▶ **Task description**
Transcribe each line below verbatim; pictures excluded.

##### Data extract

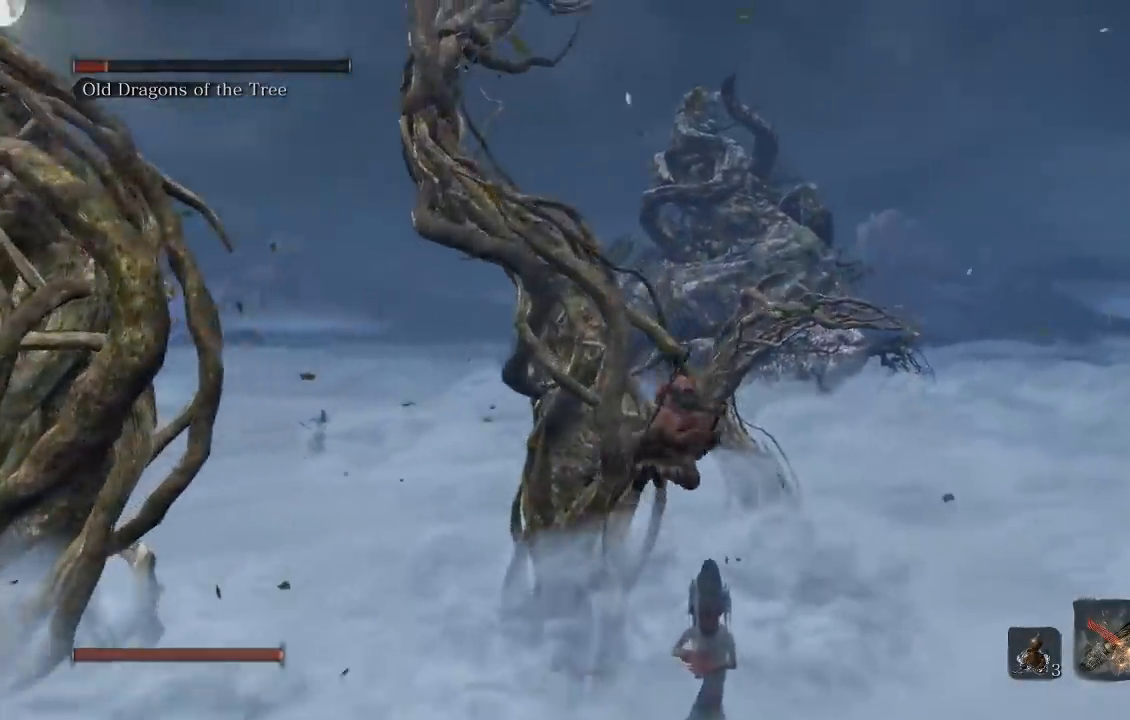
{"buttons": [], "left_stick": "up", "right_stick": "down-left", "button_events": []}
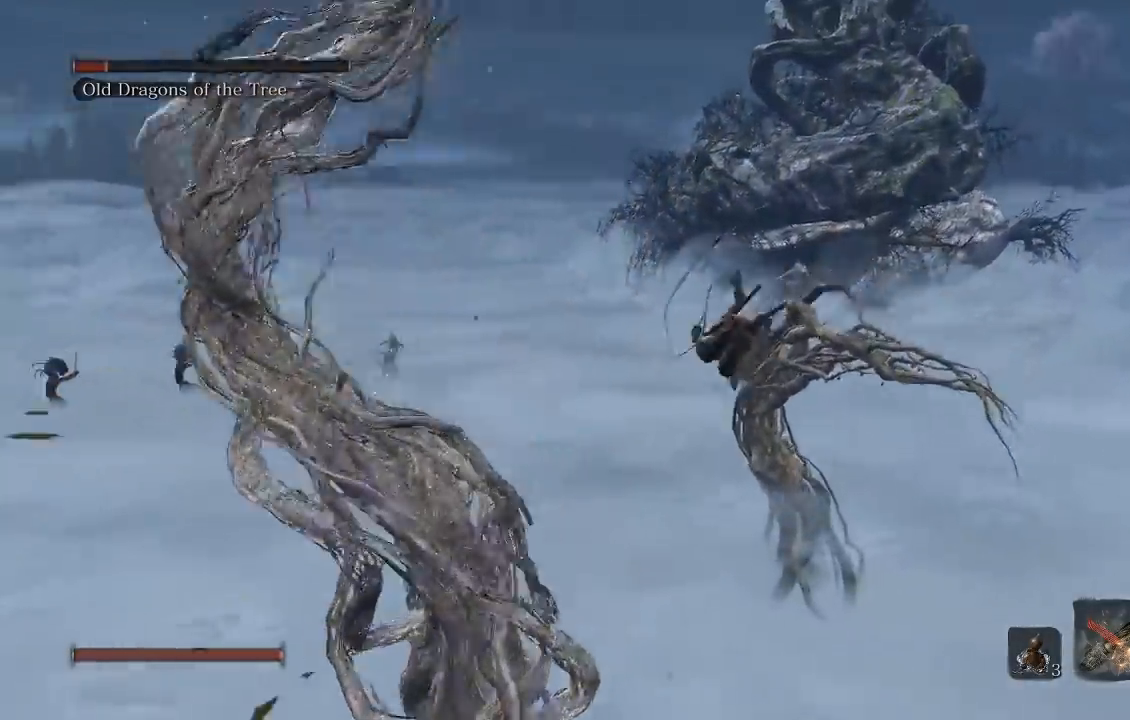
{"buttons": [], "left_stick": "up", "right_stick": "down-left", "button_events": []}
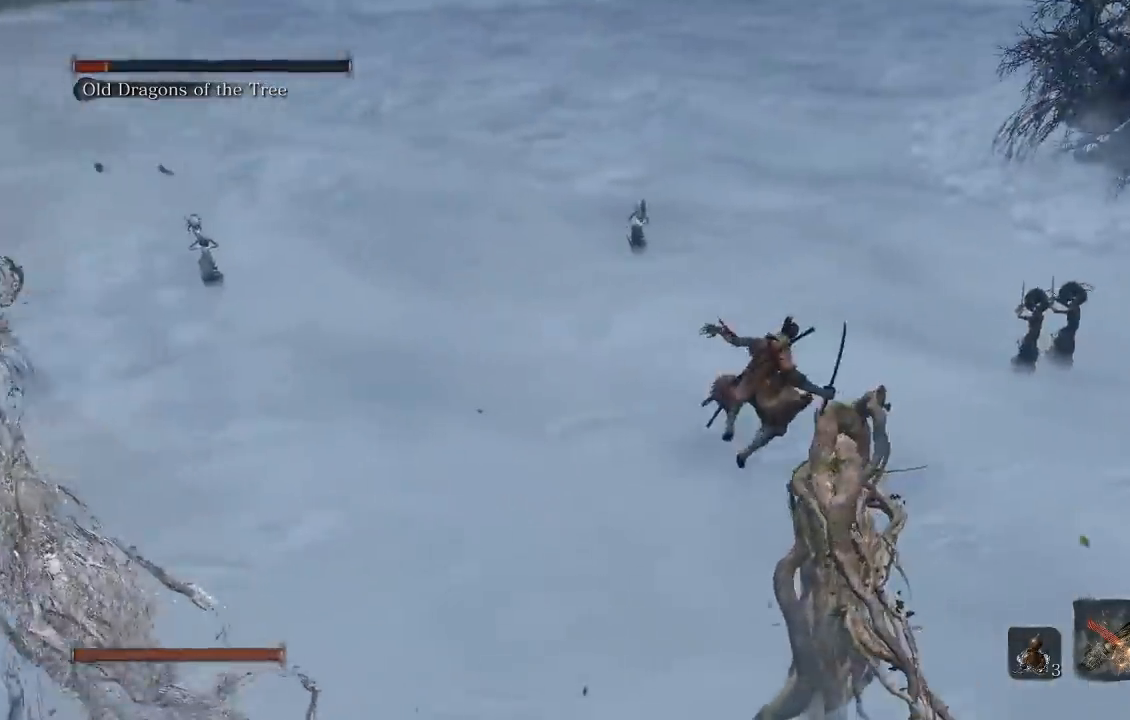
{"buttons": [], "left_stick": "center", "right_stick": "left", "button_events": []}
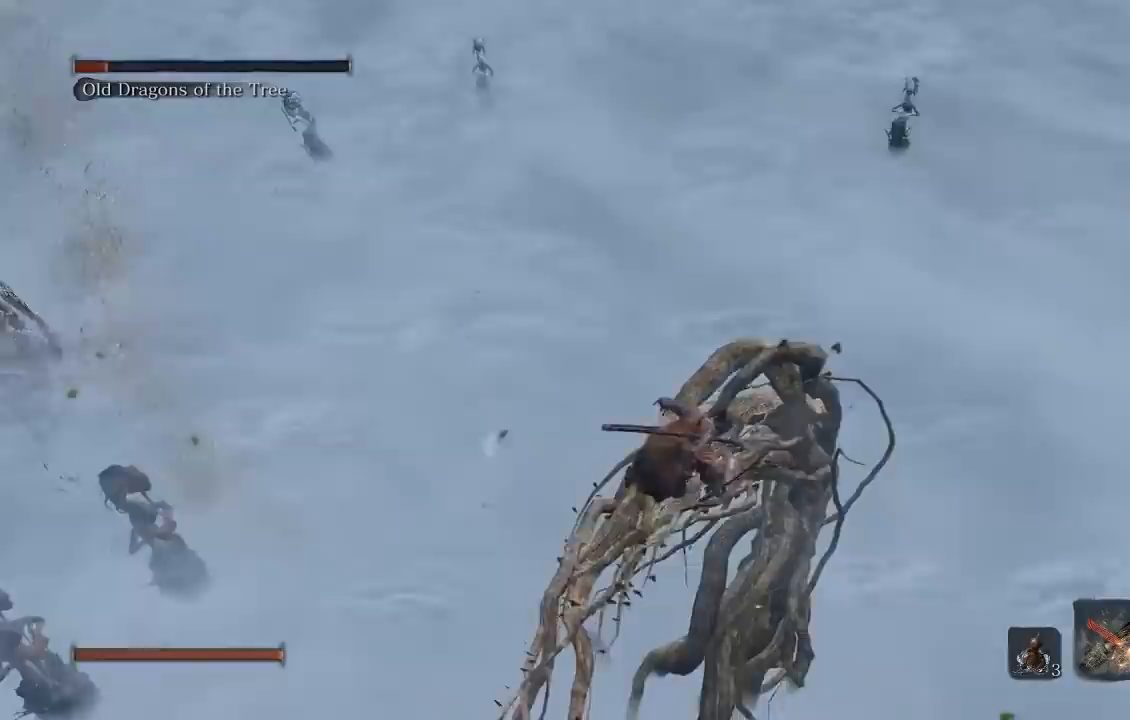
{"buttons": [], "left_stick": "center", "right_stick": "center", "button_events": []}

##########

▶ **Written solution**
{"buttons": [], "left_stick": "up", "right_stick": "down-left", "button_events": []}
{"buttons": [], "left_stick": "up", "right_stick": "down-left", "button_events": []}
{"buttons": [], "left_stick": "center", "right_stick": "left", "button_events": []}
{"buttons": [], "left_stick": "center", "right_stick": "center", "button_events": []}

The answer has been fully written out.